Par exemple dans cette ancienne casse de voitures à Zaouïa transformée en prison par les Asma Boys : « On était peut-être un millier entassés dans un hangar, tellement nombreux qu'ils n'arrivaient pas à fermer la porte. Alors ils nous fouettaient devant la porte afin qu'on pousse pour essayer d'entrer, puis ils refermaient la porte et nous laissaient dans le noir, sans manger ni boire. Certains mouraient étouffés. Le lendemain, ils nous prenaient un à un, appelaient nos familles et nous fouettaient devant le téléphone pour demander de l'argent. ».
Ainsi, aux quatre coins de l'Afrique, de nombreux villages se cotisent, des parents vendent leur maison ou leur commerce pour libérer leur proche.
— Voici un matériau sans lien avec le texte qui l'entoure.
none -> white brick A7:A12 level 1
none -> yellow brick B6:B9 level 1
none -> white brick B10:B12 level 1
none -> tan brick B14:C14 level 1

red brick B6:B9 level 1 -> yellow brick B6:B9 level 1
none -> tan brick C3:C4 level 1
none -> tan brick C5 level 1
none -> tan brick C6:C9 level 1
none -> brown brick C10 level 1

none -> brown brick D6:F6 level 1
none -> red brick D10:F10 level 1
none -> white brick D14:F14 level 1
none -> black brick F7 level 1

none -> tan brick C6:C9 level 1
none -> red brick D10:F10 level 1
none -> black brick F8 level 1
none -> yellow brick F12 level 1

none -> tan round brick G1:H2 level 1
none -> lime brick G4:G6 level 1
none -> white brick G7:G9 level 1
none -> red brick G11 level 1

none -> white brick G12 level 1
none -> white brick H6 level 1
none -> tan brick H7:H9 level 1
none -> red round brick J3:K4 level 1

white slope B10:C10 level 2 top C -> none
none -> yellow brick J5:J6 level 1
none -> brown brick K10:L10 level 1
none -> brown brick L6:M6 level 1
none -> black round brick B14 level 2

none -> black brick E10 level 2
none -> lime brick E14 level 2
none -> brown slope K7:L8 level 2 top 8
Ces sommes d'argent sont colossales et viennent enrichir ces marchands d'esclaves qui s’achètent des armes et agrandissent leur pouvoir et leur influence.
On pourrait continuer à décrire ces horreurs pendant longtemps, les récits de ces femmes, hommes et enfants dépassent tout ce que l'on peut imaginer. Certains témoignages révèlent des faits datant de 2012, cela fait des années que ce commerce s'est structuré jusqu'à devenir une institutionnalisation de l'esclavage. Et il ne cesse de croître.
Cette année, un rapport du Bureau des droits de l'homme de l'ONU et de la Mission d'appui des Nations unies en Libye (MANUL) a révélé une « généralisation » en Libye de la « détention prolongée et arbitraire et des violations systématiques des droits de l'homme en détention ». Ils précisent dans ce rapport qu'il n'est pas possible de quantifier le nombre de ces prisons illégales et l'ampleur du phénomène.
Cette mise en esclavage de dizaines de milliers de personnes, tout comme l'indifférence de la communauté internationale à ce sujet, rappelle les heures les plus sombres de notre histoire. Il est temps de faire circuler l'information, de donner la parole aux personnes migrantes qui sont passées par là et de faire pression sur la Libye pour que cesse ce que certains d'entre eux appellent le « massacre des Noirs ».